§ Data for processing
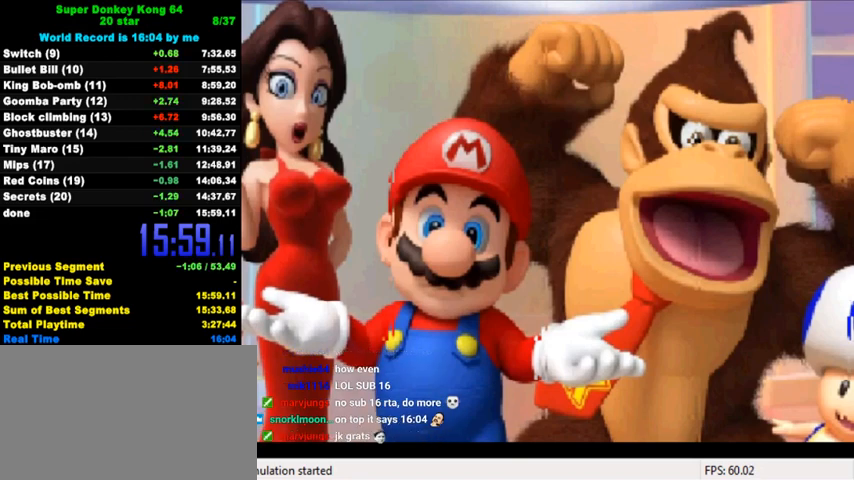
Gameplay with keyboard; each line is a JSON object with the keys held at the frame after it. "events" lists presses ("down") and releases ("up") of "a", "c", "ctrl", "d", "down", "left", "return", "right", "s", "shift", "up", "w", "x" and "y" between this image and that frame as [ms after this image, input, new state], when the widget could be followed in between. No other keys are recorded. Mouse input is not recorded.
{"keys": [], "events": [[367, "return", "down"], [500, "return", "up"]]}
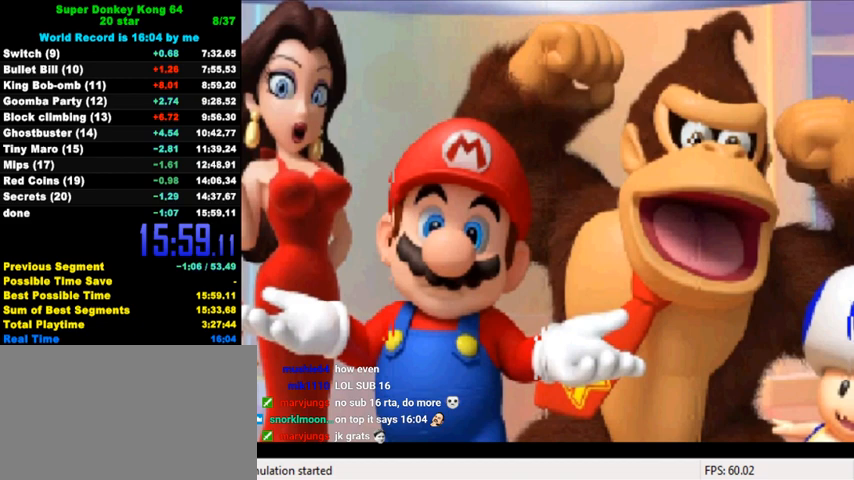
{"keys": [], "events": []}
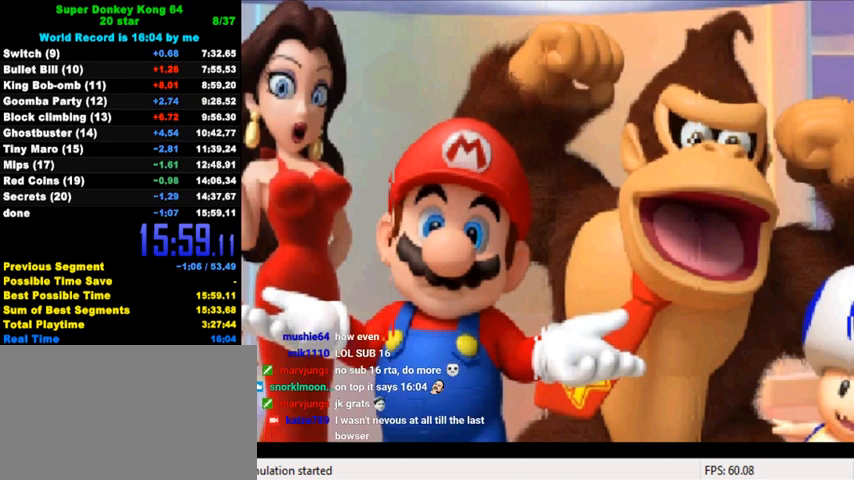
{"keys": [], "events": []}
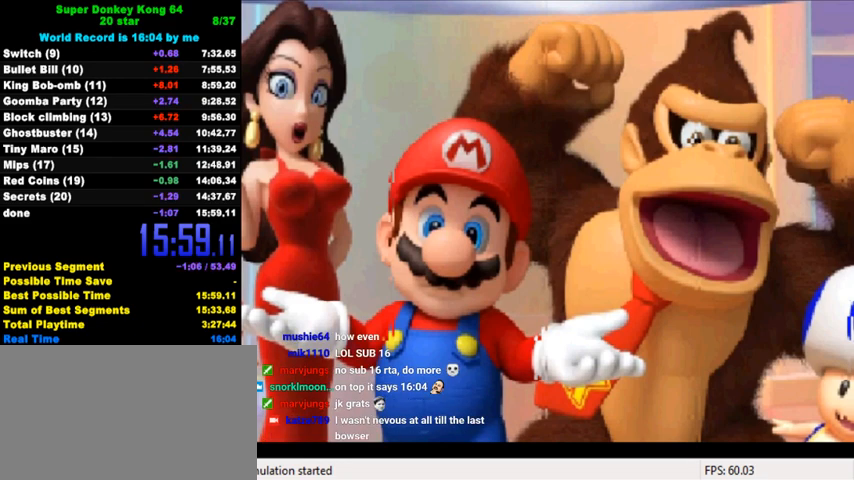
{"keys": [], "events": []}
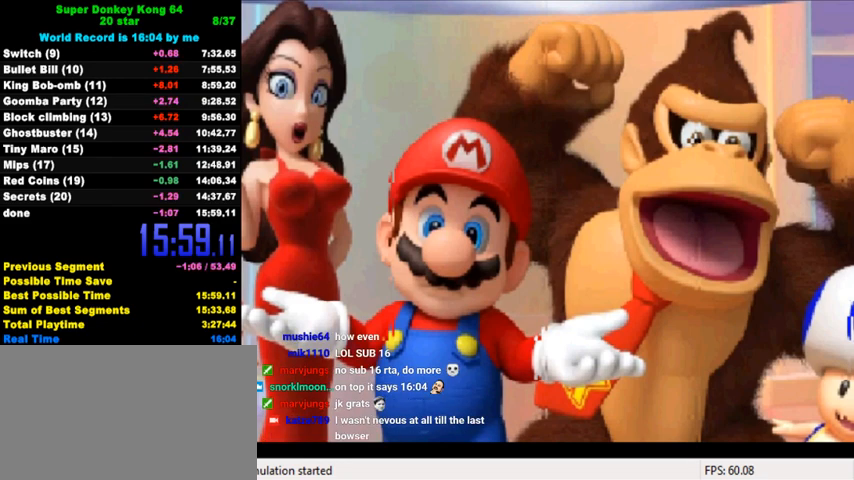
{"keys": [], "events": [[233, "d", "down"], [233, "s", "down"], [333, "d", "up"], [333, "s", "up"]]}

§ Problem to solve
Note each line above that holds "return", then copy all of them.

§ Output
Gameplay with keyboard; each line is a JSON object with the keys held at the frame after it. "events" lists presses ("down") and releases ("up") of "a", "c", "ctrl", "d", "down", "left", "return", "right", "s", "shift", "up", "w", "x" and "y" between this image and that frame as [ms after this image, input, new state], when the widget could be followed in between. No other keys are recorded. Mouse input is not recorded.
{"keys": [], "events": [[367, "return", "down"], [500, "return", "up"]]}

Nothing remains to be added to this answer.